* [GIVEN PASSAGE]:
Websites run by Radio Free Europe have been under a fierce cyber attack that coincided with coverage over the weekend of a rally organized by opposition to the Belarusian opposition.
The distributed denial of service (DDoS) attack initially targeted only the RFE's Belarus service, which starting on Saturday was inundated with as many as 50,000 fake pings every second, according the this RFE account. On Monday, it continued to be affected. At least seven other RFE sites for Kosovo, Azerbaijan, Tatar-Bashkir, Farda, South Slavic, Russia and Tajikistan, were also attacked but have mostly been brought back online.
The primary target was the Belarus service, which on Saturday - the 22nd anniversary of the Chernobyl nuclear disaster - offered live coverage of a rally in which thousands of people protested the plight of uncompensated victims and a government decision to build a new nuclear plant. Other Belarusian websites were also hit, including the Minsk-based nongovernmental organization Charter 97.

* [WHAT YOU WILL DO]:
Retype everything in the report on the Radio Free Europe cyber attack from "Websites run by" down to "the Belarusian opposition.". The data after this comes from a separate source.

Images of plotted data:
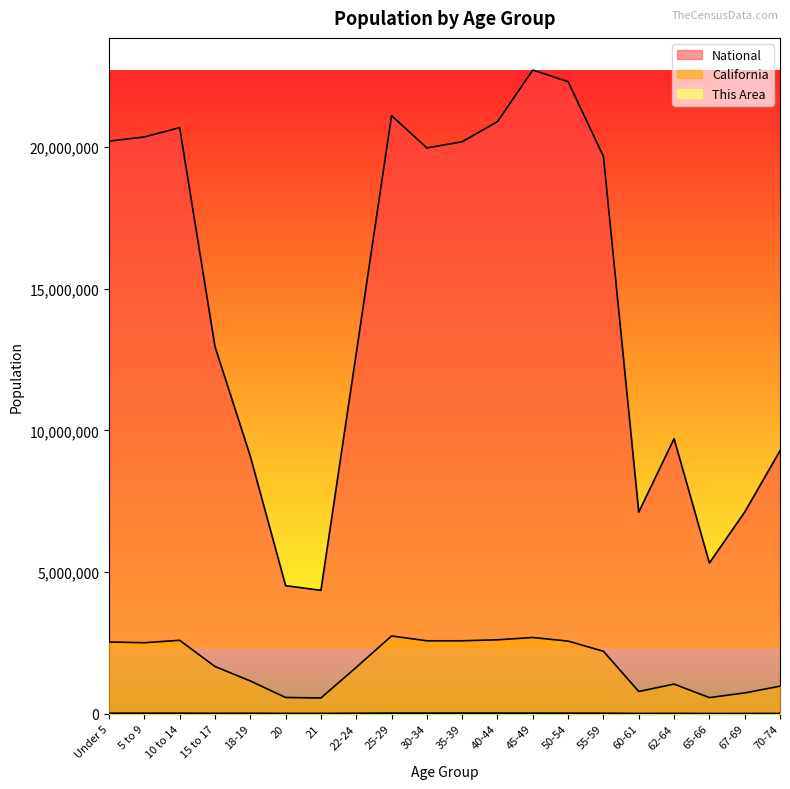

True or false: National and California intersect in this chart.

False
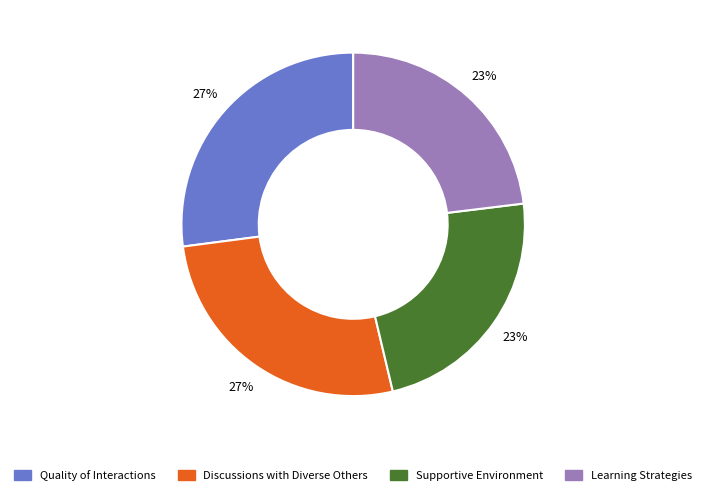

To the nearest percent, what is the average slice percentage?

25%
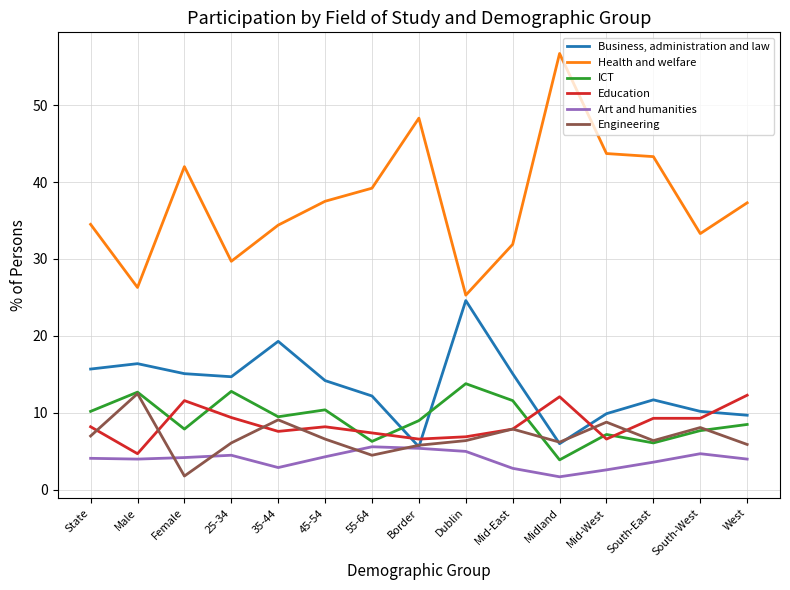

How many lines are shown in the chart?

6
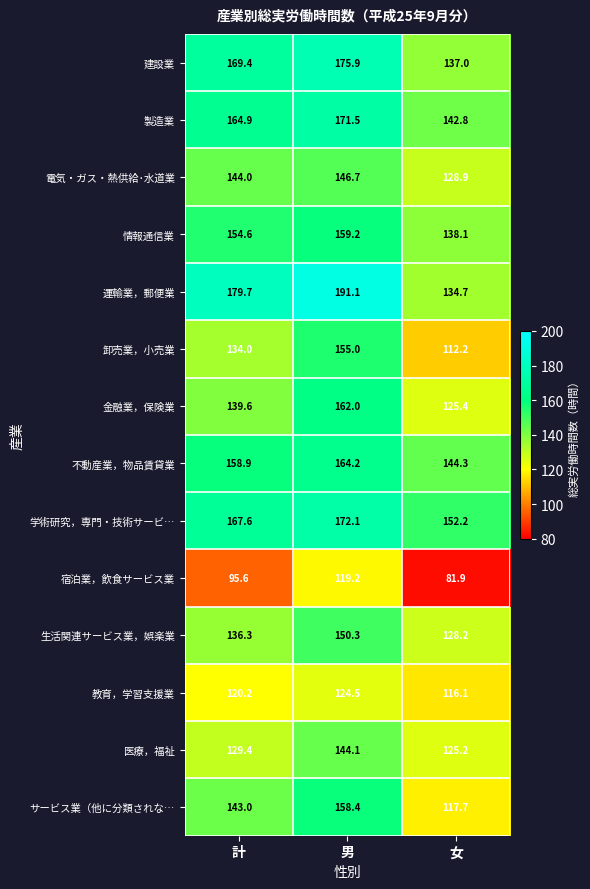

At which category is the sum across all series the highest?

男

* [FINISHED TASK]:
Websites run by Radio Free Europe have been under a fierce cyber attack that coincided with coverage over the weekend of a rally organized by opposition to the Belarusian opposition.